Many of the morning sessions had a focus on the way that print continues to assert itself in a digital world, with Mark Davies, managing director at Whistl (Doordrop Media), pointing out that those who respond to advertising value mail, and that initiatives like JICMail – whose director of data leadership and learning Ian Gibbs then presented a late morning session – were helping to power conversations in terms of advertising.
“I’m not here to tell you this pipe dream of money moving out of digital and into print marketing, but it is happening,” Davies said.
Another morning session saw Mathew Faulkner, EMEA director, marketing and innovation, Wide Format Printing Group, Canon Europe, talk about the role that emotion plays in buying decisions.
He explained the ‘emotional wheel’, where he touched on the range of positive emotions that brands and printers can pro-actively cultivate with customers through a more personalised approach.
Just prior to lunch, one of the most inspiring sessions, which was being widely discussed by attendees during the break, saw Maja Kjellberg, packaging development leader at Ikea, discuss the way that packaging has played a key role in the development of Ikea’s branding and commercial success and is essential to the way the company’s products are sold.
She highlighted the company’s famous flat pack furniture box format, and outlined various innovations, format tweaks, and materials changes the retailer has made to sell various products over the years to reach its sustainability goals.
The afternoon saw sustainability talks on net zero from Simon Heppner, founder of Net Zero Now, and changing EU environmental legislation and its impact on packaging producers from CEPI’s Anna Papagrigoraki.
But the most energetic session was probably delivered by Mark Shayler, owner of This Is Ape, who looked at the tactility of print and how this was an antidote to “the glare of digital”.

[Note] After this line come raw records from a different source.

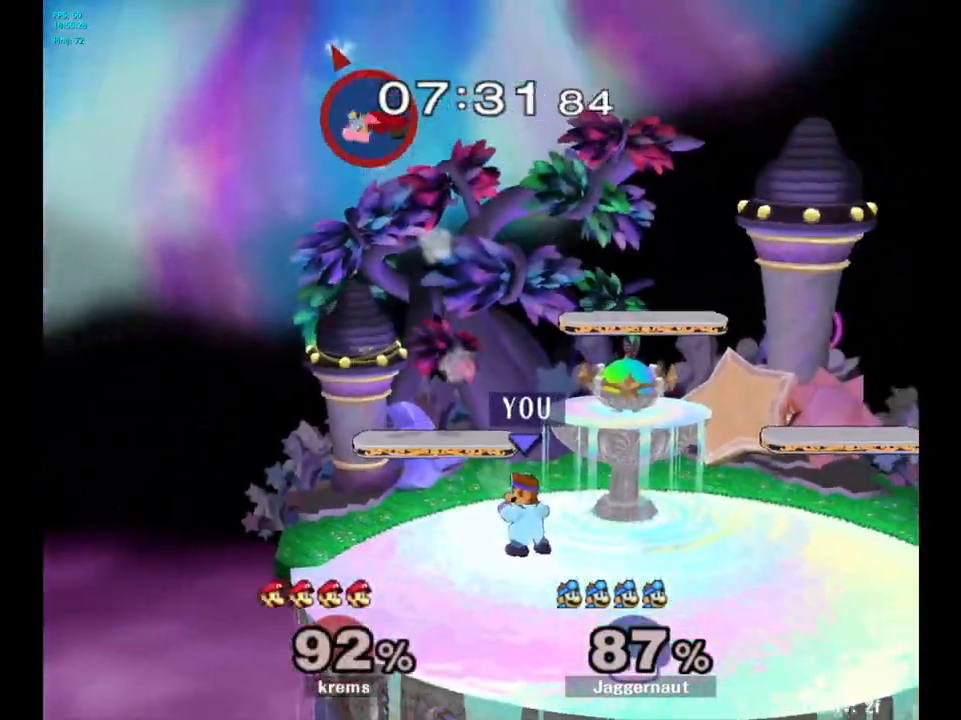
{"buttons": ["R1"], "left_stick": "down-left", "right_stick": "center", "events": [[150, "Y", "down"], [183, "left_stick", "left"], [283, "left_stick", "down-left"], [383, "R1", "down"], [500, "Y", "up"]]}
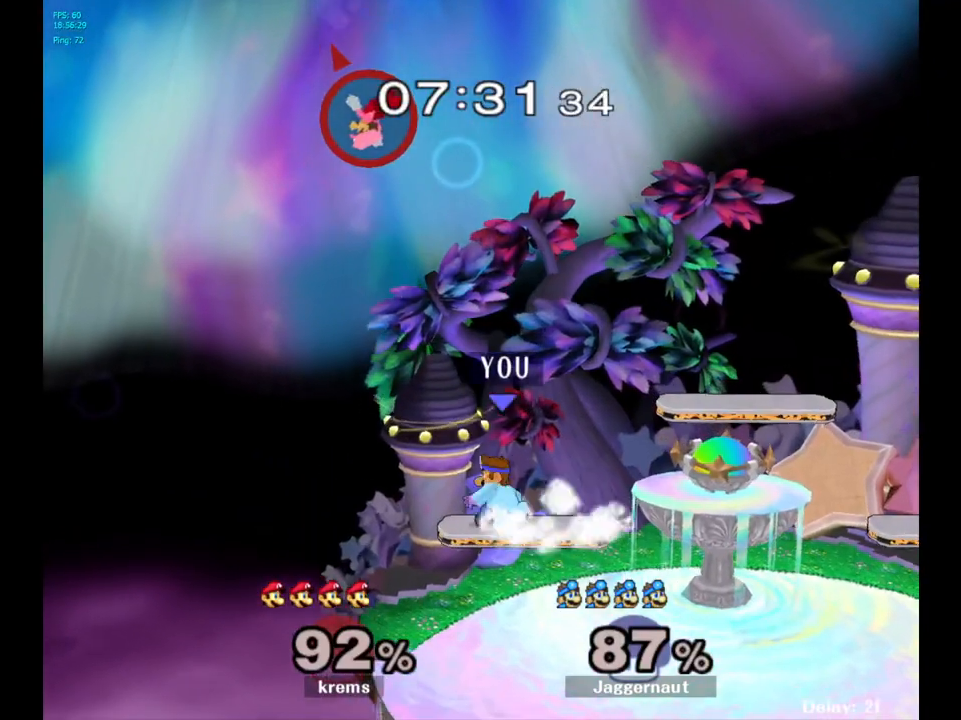
{"buttons": [], "left_stick": "center", "right_stick": "center", "events": [[17, "R1", "up"], [17, "left_stick", "center"], [100, "left_stick", "down-right"], [117, "Y", "down"], [183, "R1", "down"], [283, "Y", "up"], [317, "R1", "up"], [317, "left_stick", "center"]]}
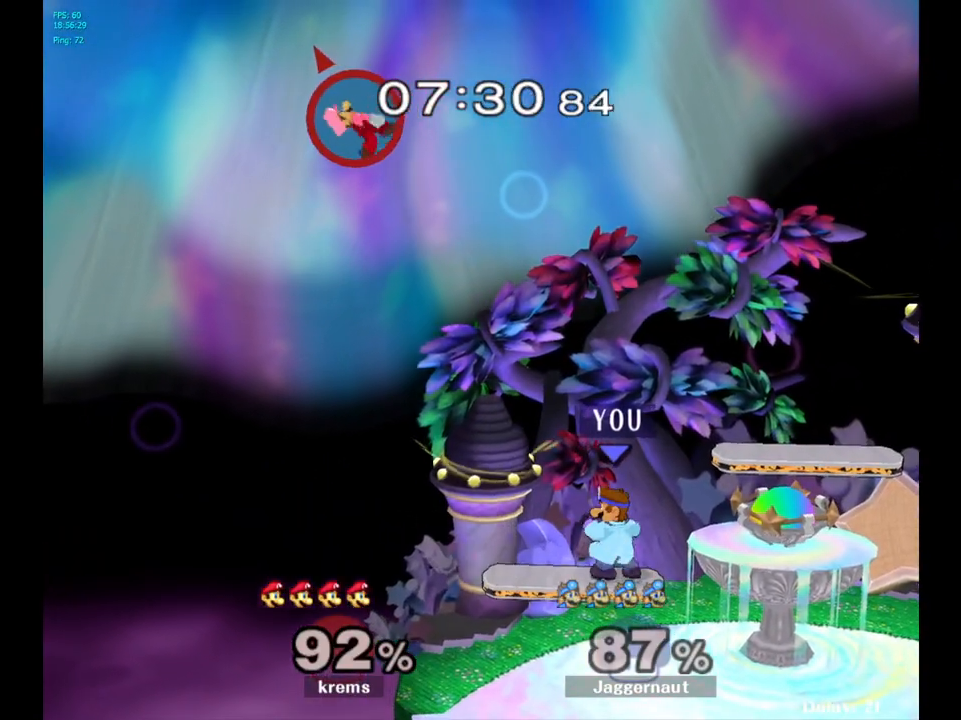
{"buttons": [], "left_stick": "center", "right_stick": "center", "events": [[17, "left_stick", "down"], [333, "left_stick", "center"]]}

Using short song clips, he took the audience through pivotal moments in the history of pop music, from Elvis and The Beatles through to Spice Girls, Missy Elliott, and Lizzo as time stamps to look at the use of print and design through the ages, including examples of effective advertising, branding, and colour.
He told delegates it was time to “re-engage with print” and suggested brands and printers should get creative to “make your money on impact rather than volume”.
Henry Coutinho-Mason, a consumer trends specialist and author of The Future Normal, looked at one of the year’s biggest trends – AI – and explored the ways businesses can adapt and navigate rapid technological change.
But the final words prior to the evening drinks reception went to Two Sides' Tame, who updated on the recent success stories of the Two Sides and Love Paper campaigns.
He presented examples of many of the brands Two Sides had engaged with to change their misleading messaging around paper. He also said there were “developed discussions happening with some major UK retailers” about using the Love Paper logo on their paper-based packaging products.
Tame encouraged anybody not already a member of Two Sides to sign up, and reminded delegates that it is “up to us as an industry to be out there and promote the industry”.
Power of Print will return on 5 November 2024.